(RECORDS SHOWN Opens)

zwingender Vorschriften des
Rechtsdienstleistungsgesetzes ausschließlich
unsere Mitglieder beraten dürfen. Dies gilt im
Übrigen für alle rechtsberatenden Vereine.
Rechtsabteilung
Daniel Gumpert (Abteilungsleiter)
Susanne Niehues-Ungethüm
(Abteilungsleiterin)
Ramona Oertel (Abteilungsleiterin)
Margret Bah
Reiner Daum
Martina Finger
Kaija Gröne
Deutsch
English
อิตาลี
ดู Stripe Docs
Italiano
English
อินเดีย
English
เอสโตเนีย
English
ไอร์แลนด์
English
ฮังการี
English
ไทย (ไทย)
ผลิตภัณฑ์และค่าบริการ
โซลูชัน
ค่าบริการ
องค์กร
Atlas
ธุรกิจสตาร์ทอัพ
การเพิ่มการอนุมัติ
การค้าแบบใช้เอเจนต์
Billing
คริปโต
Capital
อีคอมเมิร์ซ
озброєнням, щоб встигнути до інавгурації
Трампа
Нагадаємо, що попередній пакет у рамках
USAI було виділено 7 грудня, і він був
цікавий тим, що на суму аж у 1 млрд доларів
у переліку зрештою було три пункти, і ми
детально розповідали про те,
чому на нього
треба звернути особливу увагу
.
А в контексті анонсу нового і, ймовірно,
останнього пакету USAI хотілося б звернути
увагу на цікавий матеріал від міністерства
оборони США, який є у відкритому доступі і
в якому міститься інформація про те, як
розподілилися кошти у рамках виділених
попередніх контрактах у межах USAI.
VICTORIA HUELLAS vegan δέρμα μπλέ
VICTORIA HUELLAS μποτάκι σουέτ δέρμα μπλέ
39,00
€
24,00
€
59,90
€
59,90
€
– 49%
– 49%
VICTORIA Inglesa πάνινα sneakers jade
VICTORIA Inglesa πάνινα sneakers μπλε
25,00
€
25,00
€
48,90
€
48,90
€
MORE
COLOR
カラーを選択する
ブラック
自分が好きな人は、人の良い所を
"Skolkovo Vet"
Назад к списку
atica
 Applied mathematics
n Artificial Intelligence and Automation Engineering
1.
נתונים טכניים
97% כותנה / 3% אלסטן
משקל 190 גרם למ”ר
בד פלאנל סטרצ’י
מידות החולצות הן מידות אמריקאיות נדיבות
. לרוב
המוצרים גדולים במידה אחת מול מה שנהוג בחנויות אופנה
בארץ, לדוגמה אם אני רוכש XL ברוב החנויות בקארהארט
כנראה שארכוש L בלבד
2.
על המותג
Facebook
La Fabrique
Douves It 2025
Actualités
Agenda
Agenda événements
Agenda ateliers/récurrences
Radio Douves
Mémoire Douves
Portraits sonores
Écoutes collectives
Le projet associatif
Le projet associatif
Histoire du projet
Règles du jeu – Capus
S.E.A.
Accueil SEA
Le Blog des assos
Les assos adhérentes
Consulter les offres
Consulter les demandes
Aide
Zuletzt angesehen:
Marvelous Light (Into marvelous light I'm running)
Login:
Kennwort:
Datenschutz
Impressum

(RECORDS SHOWN Closes)

_TO DO_. Across the entries, each line containing the word "Inglesa" is to be counted once; the total alone is to be given.

_RESPONSE BELOW_. 2